Data structures

libxnd is a lightweight container library that leaves most of the work to libndtypes. The underlying idea is to have a small struct that contains bitmaps, a linear index, a type and a data pointer.

The type contains all low level access information.

Since the struct is small, it can easily be passed around by value when it serves as a view on the data.

The owner of the data is a master buffer with some additional bookkeeping fields.

Bitmaps

typedef struct xnd_bitmap xnd_bitmap_t;

struct xnd_bitmap {
    uint8_t *data;      /* bitmap */
    int64_t size;       /* number of subtree bitmaps in the "next" array */
    xnd_bitmap_t *next; /* array of bitmaps for subtrees */
};

libxnd supports data with optional values. Any type can have a bitmap for its data. Bitmaps are addressed using the linear index in the xnd_t struct.

For a scalar, the bitmap contains just one addressable bit.

For fixed and variable arrays, the bitmap contains one bit for each item.

Container types like tuples and records have new bitmaps for each of their fields if any of the field subtrees contains optional data.

These field bitmaps are in the next array.

View

/* Typed memory block, usually a view. */
typedef struct xnd {
    xnd_bitmap_t bitmap; /* bitmap tree */
    int64_t index;       /* linear index for var dims */
    const ndt_t *type;   /* type of the data */
    char *ptr;           /* data */
} xnd_t;

This is the xnd view, with a typed data pointer, the current linear index and a bitmap.

When passing the view around, the linear index needs to be maintained because it is required to determine if a value is missing (NA).

The convention is to apply the linear index (adjust the ptr and set it to 0) only when a non-optional element at ndim == 0 is actually accessed.

This happens for example when getting the value of an element or when descending into a record.

Flags

#define XND_OWN_TYPE     0x00000001U /* type pointer */
#define XND_OWN_DATA     0x00000002U /* data pointer */
#define XND_OWN_STRINGS  0x00000004U /* embedded string pointers */
#define XND_OWN_BYTES    0x00000008U /* embedded bytes pointers */
#define XND_OWN_POINTERS 0x00000010U /* embedded pointers */

#define XND_OWN_ALL (XND_OWN_TYPE |    \
                     XND_OWN_DATA |    \
                     XND_OWN_STRINGS | \
                     XND_OWN_BYTES |   \
                     XND_OWN_POINTERS)

#define XND_OWN_EMBEDDED (XND_OWN_DATA |    \
                          XND_OWN_STRINGS | \
                          XND_OWN_BYTES |   \
                          XND_OWN_POINTERS)

The ownership flags for the xnd master buffer (see below).
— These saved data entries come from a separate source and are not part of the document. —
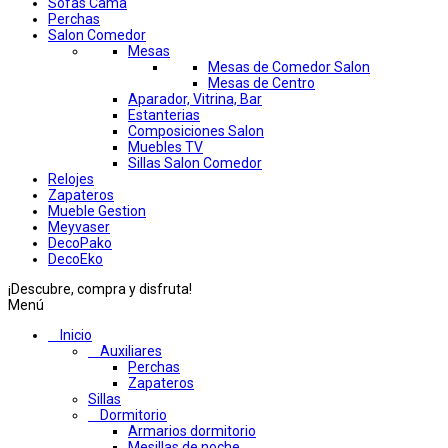
Sofas Cama
Perchas
Salon Comedor
Mesas
Mesas de Comedor Salon
Mesas de Centro
Aparador, Vitrina, Bar
Estanterias
Composiciones Salon
Muebles TV
Sillas Salon Comedor
Relojes
Zapateros
Mueble Gestion
Meyvaser
DecoPako
DecoEko
¡Descubre, compra y disfruta!
Menú
Inicio
Auxiliares
Perchas
Zapateros
Sillas
Dormitorio
Armarios dormitorio
Mesillas de noche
Like libndtypes, libxnd itself has no notion of how many exported views a master buffer has.

This is deliberately done in order to prevent two different memory management schemes from getting in each other’s way.

However, for deallocating a master buffer the flags must be set correctly.

XND_OWN_TYPE is set if the master buffer owns the ndt_t.

XND_OWN_DATA is set if the master buffer owns the data pointer.

The string, bytes and ref types have pointers that are embedded in the data. Usually, these are owned and deallocated by libxnd.

For strings, the Python bindings use the convention that NULL strings are interpreted as the empty string. Once a string pointer is initialized it belongs to the master buffer.

Macros

/* Convenience macros to extract embedded values. */
#define XND_POINTER_DATA(ptr) (*((char **)ptr))
#define XND_BYTES_SIZE(ptr) (((ndt_bytes_t *)ptr)->size)
#define XND_BYTES_DATA(ptr) (((ndt_bytes_t *)ptr)->data)

These macros should be used to extract embedded ref, string and bytes data.

Master buffer

/* Master memory block. */
typedef struct xnd_master {
    uint32_t flags; /* ownership flags */
    xnd_t master;   /* typed memory */
} xnd_master_t;

This is the master buffer. flags are explained above, the master buffer should be considered constant.

For traversing memory, copy a new view buffer by value.

Slice and index keys

enum xnd_key { Index, FieldName, Slice };
typedef struct {
  enum xnd_key tag;
  union {
    int64_t Index;
    const char *FieldName;
    ndt_slice_t Slice;
  };
} xnd_index_t;

Slicing and indexing uses the same model as Python. Indices are usually integers, but record fields may also be indexed with field names.

ndt_slice_t has start, stop, step fields that must be filled in with normalized values following the same protocol as PySlice_Unpack.